Policy - Beneficiary Problem Resolution

Beneficiaries that receive BHSD services may file a grievance or appeal and have their concerns addressed through a clearly defined problem resolution process if they are not satisfied with their behavioral health services or steps taken by BHSD. Behavioral Health Services Department for the County of Santa Clara has a three-tiered resolution process:

  1.  The Provider level, beneficiaries or beneficiary representatives are encouraged to resolve concerns at the program level where services are received.

  2. The BHSD Plan level, a beneficiary may submit a formal grievance and/or appeal to the MCP.

    a. An internal hearing (for uninsured beneficiaries only) is available if beneficiaries are not satisfied with the result of their grievance and appeal.

  3. The State Fair Hearings Division (for Medi-Cal beneficiary only).

    a. Beneficiaries and beneficiary representatives are required to exhaust the BHSD problem resolution process prior to filing for a State Fair Hearing.

  4. The  Internal Fair Hearing (for uninsured beneficiaries only).

    a. Beneficiaries and beneficiary representatives are required to exhaust the BHSD problem resolution process prior to filing for an Internal Fair Hearing.

    ​​BHSD service beneficiaries have rights specific to:

  1. File a grievance/appeal orally or in writing in the language of their choice.

  2. Authorize another person, a representative, to act on their behalf.

  3. To obtain a second opinion (refer to Beneficiary Request for Second Opinion BHSD# 11200.1 and Beneficiary Request for Second Opinion BHSD# 11200.2)

    a) Beneficiaries can delay their grievance/appeal pending the outcome of the second opinion or proceed with both processes at the same time.

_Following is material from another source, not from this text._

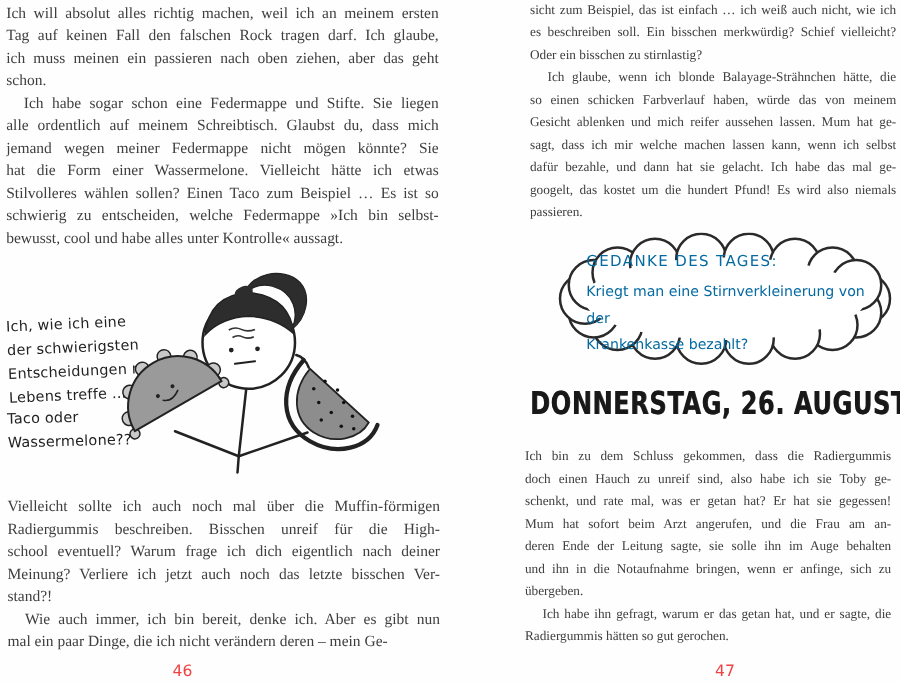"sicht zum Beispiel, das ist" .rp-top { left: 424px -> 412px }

  4. At any stage of the problem resolution process, the beneficiary may access:

    a) The DHCS MMCO “Medi-Cal Managed Care Office of Ombudsman” as a neutral advocate to answer questions. These services are available M – F 8 a.m. to 5 p.m. PST at 1-888-452-8609.

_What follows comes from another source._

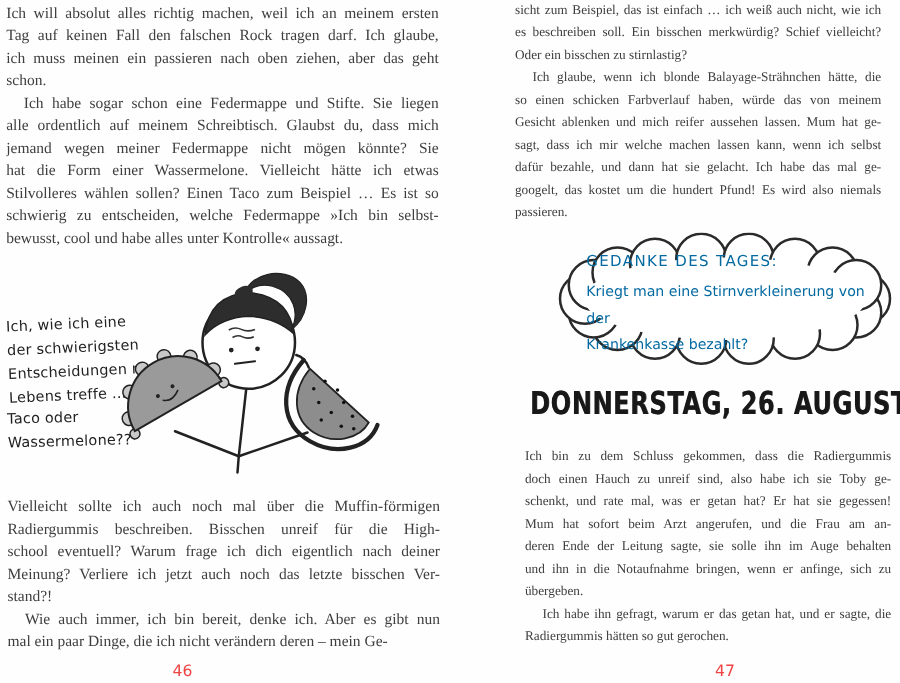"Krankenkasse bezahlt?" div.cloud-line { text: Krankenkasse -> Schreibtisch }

    b) For mental health service questions, additional support may also be obtained from one or more beneficiary advocates, including the Mental Health Advocacy Project at 408-294-9730 or 800-248-6427 x420, or Disability Rights California for legal assistance at 800-776-5746.

    c) For substance use services questions, additional support may be obtained at the SUTS Benefits Line (408)-792-5666.

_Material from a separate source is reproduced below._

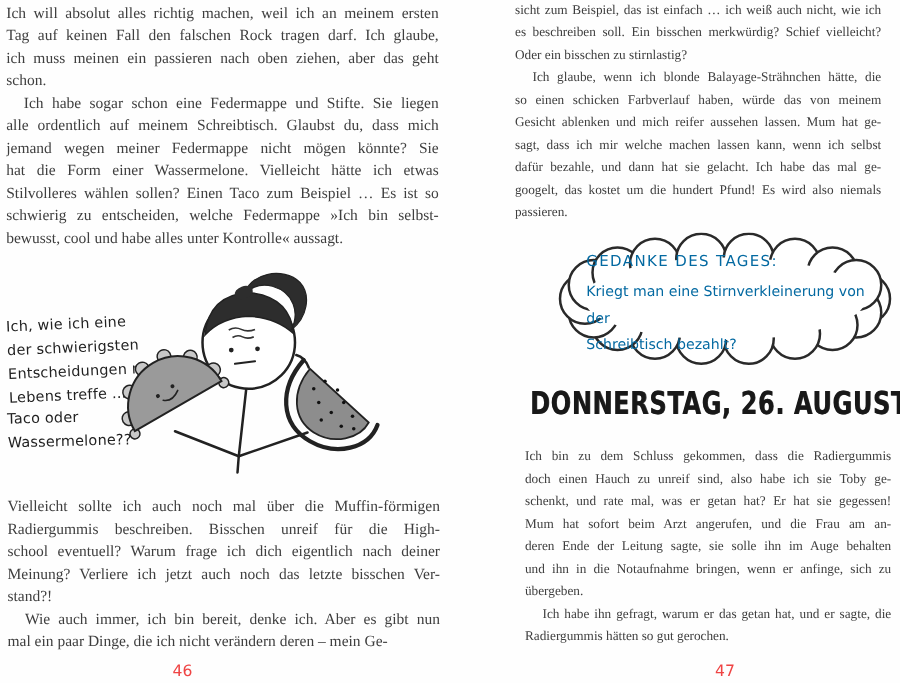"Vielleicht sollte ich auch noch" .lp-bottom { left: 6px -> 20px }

  5. Beneficiaries and their representative (with proper consent), before and during the appeals process, may examine the beneficiary’s clinical record and any other documents and records to be considered during the appeal process. This information will be provided free of charge and sufficiently in advance of the resolution timeframe.

  6. Beneficiaries will be given a reasonable opportunity to present evidence in person as well as in writing.

  7. All grievances, appeals, and expedited appeals will be resolved within the established timeframes and any required notice of an extension is given. See Timeliness Standards Section.

  8.  Will not be subject to discrimination or any other penalty or punitive action for filing a grievance, appeal, or expedited appeal.

  9. Confidentiality will be maintained throughout the beneficiary resolution process.

  10. Beneficiaries may request BHSD assistance in preparing a written appeal.

  11. In the event BHSD does not receive a written, signed Appeal from the beneficiary, BHSD will neither dismiss nor delay resolution of the Appeal.

  12.  Beneficiaries or their representatives have the right to request a State Fair Hearing if BHSD fails to send a resolution notice in response to an Appeal within the required timeframe.

  13. BHSD’s beneficiary problem resolution process will not replace or conflict with the duties of beneficiary’s rights advocates.

BHSD providers contracted to provide services must inform beneficiaries when those services will be reduced, limited, denied, or modified. The mechanism to notify beneficiaries is called a Notice of Adverse Benefit    Determination, NOABD. This policy describes the situations that warrant a NOABD and the process through which a NOABD is issued to ensure accordance with State regulations so that beneficiaries are able to exercise their rights in response to a NOABD

BHSD delegates submission of certain NOABD’s to providers as follows:

   When the Provider:

  1. Is unable to meet timely access standards

  2. Must modify a service requested by a beneficiary.

  3. Must terminate a beneficiary service;

  When the Beneficiary:

  1. Does not meet medical necessity criteria

  2. Requests a service that is not covered

  3. Asks for payment to be approved for a service which was received that BHSD does not cover.

  4. Disputes financial liability such as cost-sharing or co-insurance.